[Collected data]
━━━━━━━━━━

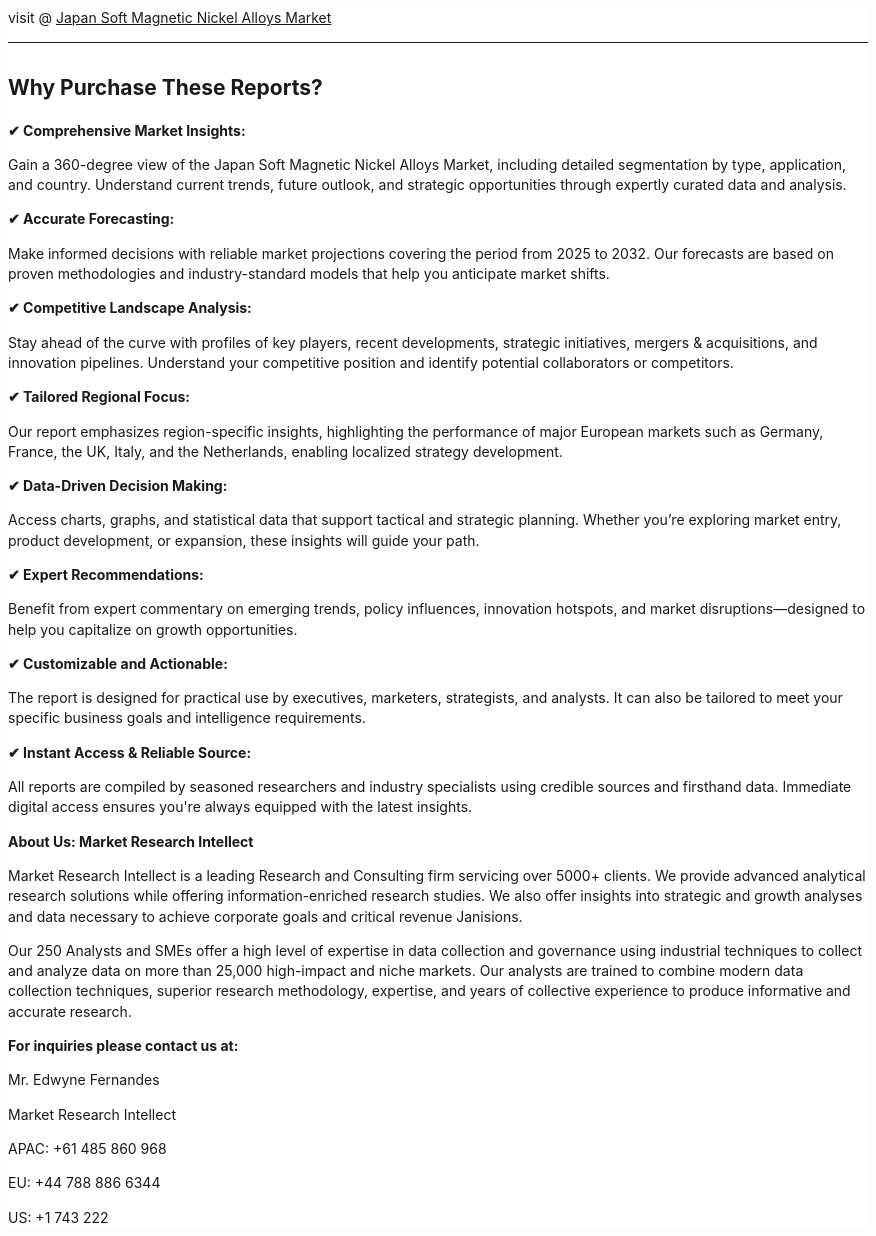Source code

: visit&nbsp;@</strong>&nbsp;</span><span class="font-[700]"><a href="https://www.marketresearchintellect.com/product/global-soft-magnetic-nickel-alloys-market/?utm_source=Linkedin&utm_medium=805" target="_blank" data-tracking-control-name="article-ssr-frontend-pulse_little-text-block" data-tracking-will-navigate="" data-test-link="">Japan Soft Magnetic Nickel Alloys Market</a></span></p></blockquote><hr /><h2>Why Purchase These Reports?</h2><p><strong>✔ Comprehensive Market Insights:</strong></p><p>Gain a 360-degree view of the Japan Soft Magnetic Nickel Alloys Market, including detailed segmentation by type, application, and country. Understand current trends, future outlook, and strategic opportunities through expertly curated data and analysis.</p><p><strong>✔ Accurate Forecasting:</strong></p><p>Make informed decisions with reliable market projections covering the period from 2025 to 2032. Our forecasts are based on proven methodologies and industry-standard models that help you anticipate market shifts.</p><p><strong>✔ Competitive Landscape Analysis:</strong></p><p>Stay ahead of the curve with profiles of key players, recent developments, strategic initiatives, mergers &amp; acquisitions, and innovation pipelines. Understand your competitive position and identify potential collaborators or competitors.</p><p><strong>✔ Tailored Regional Focus:</strong></p><p>Our report emphasizes region-specific insights, highlighting the performance of major European markets such as Germany, France, the UK, Italy, and the Netherlands, enabling localized strategy development.</p><p><strong>✔ Data-Driven Decision Making:</strong></p><p>Access charts, graphs, and statistical data that support tactical and strategic planning. Whether you&rsquo;re exploring market entry, product development, or expansion, these insights will guide your path.</p><p><strong>✔ Expert Recommendations:</strong></p><p>Benefit from expert commentary on emerging trends, policy influences, innovation hotspots, and market disruptions&mdash;designed to help you capitalize on growth opportunities.</p><p><strong>✔ Customizable and Actionable:</strong></p><p>The report is designed for practical use by executives, marketers, strategists, and analysts. It can also be tailored to meet your specific business goals and intelligence requirements.</p><p><strong>✔ Instant Access &amp; Reliable Source:</strong></p><p>All reports are compiled by seasoned researchers and industry specialists using credible sources and firsthand data. Immediate digital access ensures you're always equipped with the latest insights.</p><p><strong><span class="font-[700]">About Us: Market Research Intellect</span></strong></p><p><span class="">Market Research Intellect is a leading Research and Consulting firm servicing over 5000+ clients. We provide advanced analytical research solutions while offering information-enriched research studies.&nbsp;</span>We also offer insights into strategic and growth analyses and data necessary to achieve corporate goals and critical revenue Janisions.</p><p><span class="">Our 250 Analysts and SMEs offer a high level of expertise in data collection and governance using industrial techniques to collect and analyze data on more than 25,000 high-impact and niche markets. Our analysts are trained to combine modern data collection techniques, superior research methodology, expertise, and years of collective experience to produce informative and accurate research.</span></p><p><strong>For inquiries please contact us at:</strong></p><p>Mr. Edwyne Fernandes</p><p>Market Research Intellect</p><p>APAC: +61 485 860 968</p><p>EU: +44 788 886 6344</p><p>US: +1 743 222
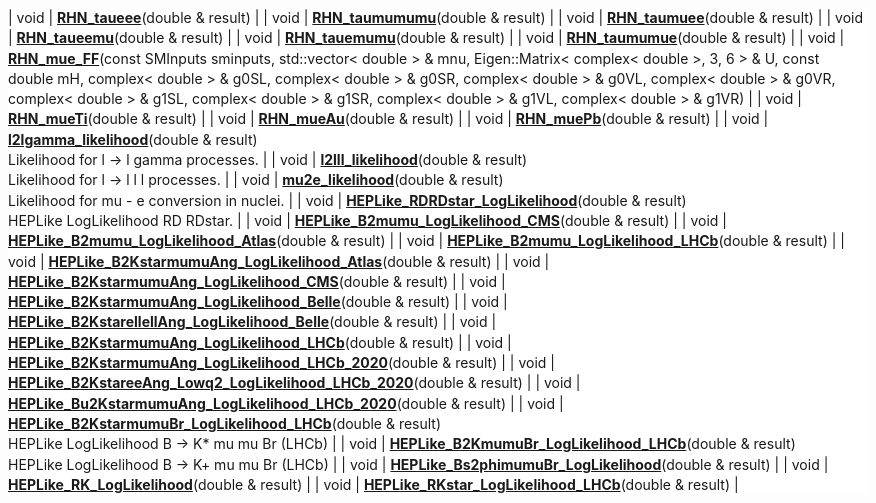 | void | **[RHN_taueee](/documentation/code/gambit_2-2/namespaces/namespacegambit_1_1flavbit/#function-rhn-taueee)**(double & result) |
| void | **[RHN_taumumumu](/documentation/code/gambit_2-2/namespaces/namespacegambit_1_1flavbit/#function-rhn-taumumumu)**(double & result) |
| void | **[RHN_taumuee](/documentation/code/gambit_2-2/namespaces/namespacegambit_1_1flavbit/#function-rhn-taumuee)**(double & result) |
| void | **[RHN_taueemu](/documentation/code/gambit_2-2/namespaces/namespacegambit_1_1flavbit/#function-rhn-taueemu)**(double & result) |
| void | **[RHN_tauemumu](/documentation/code/gambit_2-2/namespaces/namespacegambit_1_1flavbit/#function-rhn-tauemumu)**(double & result) |
| void | **[RHN_taumumue](/documentation/code/gambit_2-2/namespaces/namespacegambit_1_1flavbit/#function-rhn-taumumue)**(double & result) |
| void | **[RHN_mue_FF](/documentation/code/gambit_2-2/namespaces/namespacegambit_1_1flavbit/#function-rhn-mue-ff)**(const SMInputs sminputs, std::vector< double > & mnu, Eigen::Matrix< complex< double >, 3, 6 > & U, const double mH, complex< double > & g0SL, complex< double > & g0SR, complex< double > & g0VL, complex< double > & g0VR, complex< double > & g1SL, complex< double > & g1SR, complex< double > & g1VL, complex< double > & g1VR) |
| void | **[RHN_mueTi](/documentation/code/gambit_2-2/namespaces/namespacegambit_1_1flavbit/#function-rhn-mueti)**(double & result) |
| void | **[RHN_mueAu](/documentation/code/gambit_2-2/namespaces/namespacegambit_1_1flavbit/#function-rhn-mueau)**(double & result) |
| void | **[RHN_muePb](/documentation/code/gambit_2-2/namespaces/namespacegambit_1_1flavbit/#function-rhn-muepb)**(double & result) |
| void | **[l2lgamma_likelihood](/documentation/code/gambit_2-2/namespaces/namespacegambit_1_1flavbit/#function-l2lgamma-likelihood)**(double & result)<br>Likelihood for l -> l gamma processes.  |
| void | **[l2lll_likelihood](/documentation/code/gambit_2-2/namespaces/namespacegambit_1_1flavbit/#function-l2lll-likelihood)**(double & result)<br>Likelihood for l -> l l l processes.  |
| void | **[mu2e_likelihood](/documentation/code/gambit_2-2/namespaces/namespacegambit_1_1flavbit/#function-mu2e-likelihood)**(double & result)<br>Likelihood for mu - e conversion in nuclei.  |
| void | **[HEPLike_RDRDstar_LogLikelihood](/documentation/code/gambit_2-2/namespaces/namespacegambit_1_1flavbit/#function-heplike-rdrdstar-loglikelihood)**(double & result)<br>HEPLike LogLikelihood RD RDstar.  |
| void | **[HEPLike_B2mumu_LogLikelihood_CMS](/documentation/code/gambit_2-2/namespaces/namespacegambit_1_1flavbit/#function-heplike-b2mumu-loglikelihood-cms)**(double & result) |
| void | **[HEPLike_B2mumu_LogLikelihood_Atlas](/documentation/code/gambit_2-2/namespaces/namespacegambit_1_1flavbit/#function-heplike-b2mumu-loglikelihood-atlas)**(double & result) |
| void | **[HEPLike_B2mumu_LogLikelihood_LHCb](/documentation/code/gambit_2-2/namespaces/namespacegambit_1_1flavbit/#function-heplike-b2mumu-loglikelihood-lhcb)**(double & result) |
| void | **[HEPLike_B2KstarmumuAng_LogLikelihood_Atlas](/documentation/code/gambit_2-2/namespaces/namespacegambit_1_1flavbit/#function-heplike-b2kstarmumuang-loglikelihood-atlas)**(double & result) |
| void | **[HEPLike_B2KstarmumuAng_LogLikelihood_CMS](/documentation/code/gambit_2-2/namespaces/namespacegambit_1_1flavbit/#function-heplike-b2kstarmumuang-loglikelihood-cms)**(double & result) |
| void | **[HEPLike_B2KstarmumuAng_LogLikelihood_Belle](/documentation/code/gambit_2-2/namespaces/namespacegambit_1_1flavbit/#function-heplike-b2kstarmumuang-loglikelihood-belle)**(double & result) |
| void | **[HEPLike_B2KstarellellAng_LogLikelihood_Belle](/documentation/code/gambit_2-2/namespaces/namespacegambit_1_1flavbit/#function-heplike-b2kstarellellang-loglikelihood-belle)**(double & result) |
| void | **[HEPLike_B2KstarmumuAng_LogLikelihood_LHCb](/documentation/code/gambit_2-2/namespaces/namespacegambit_1_1flavbit/#function-heplike-b2kstarmumuang-loglikelihood-lhcb)**(double & result) |
| void | **[HEPLike_B2KstarmumuAng_LogLikelihood_LHCb_2020](/documentation/code/gambit_2-2/namespaces/namespacegambit_1_1flavbit/#function-heplike-b2kstarmumuang-loglikelihood-lhcb-2020)**(double & result) |
| void | **[HEPLike_B2KstareeAng_Lowq2_LogLikelihood_LHCb_2020](/documentation/code/gambit_2-2/namespaces/namespacegambit_1_1flavbit/#function-heplike-b2kstareeang-lowq2-loglikelihood-lhcb-2020)**(double & result) |
| void | **[HEPLike_Bu2KstarmumuAng_LogLikelihood_LHCb_2020](/documentation/code/gambit_2-2/namespaces/namespacegambit_1_1flavbit/#function-heplike-bu2kstarmumuang-loglikelihood-lhcb-2020)**(double & result) |
| void | **[HEPLike_B2KstarmumuBr_LogLikelihood_LHCb](/documentation/code/gambit_2-2/namespaces/namespacegambit_1_1flavbit/#function-heplike-b2kstarmumubr-loglikelihood-lhcb)**(double & result)<br>HEPLike LogLikelihood B -> K* mu mu Br (LHCb)  |
| void | **[HEPLike_B2KmumuBr_LogLikelihood_LHCb](/documentation/code/gambit_2-2/namespaces/namespacegambit_1_1flavbit/#function-heplike-b2kmumubr-loglikelihood-lhcb)**(double & result)<br>HEPLike LogLikelihood B -> K+ mu mu Br (LHCb)  |
| void | **[HEPLike_Bs2phimumuBr_LogLikelihood](/documentation/code/gambit_2-2/namespaces/namespacegambit_1_1flavbit/#function-heplike-bs2phimumubr-loglikelihood)**(double & result) |
| void | **[HEPLike_RK_LogLikelihood](/documentation/code/gambit_2-2/namespaces/namespacegambit_1_1flavbit/#function-heplike-rk-loglikelihood)**(double & result) |
| void | **[HEPLike_RKstar_LogLikelihood_LHCb](/documentation/code/gambit_2-2/namespaces/namespacegambit_1_1flavbit/#function-heplike-rkstar-loglikelihood-lhcb)**(double & result) |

━━━━━━━━━━

* **WRITTEN TASK**
In the material above, find every line containing the string "atlas" and copy each of those lines.

* **EXERCISE ANSWER**
| void | **[HEPLike_B2mumu_LogLikelihood_Atlas](/documentation/code/gambit_2-2/namespaces/namespacegambit_1_1flavbit/#function-heplike-b2mumu-loglikelihood-atlas)**(double & result) |
| void | **[HEPLike_B2KstarmumuAng_LogLikelihood_Atlas](/documentation/code/gambit_2-2/namespaces/namespacegambit_1_1flavbit/#function-heplike-b2kstarmumuang-loglikelihood-atlas)**(double & result) |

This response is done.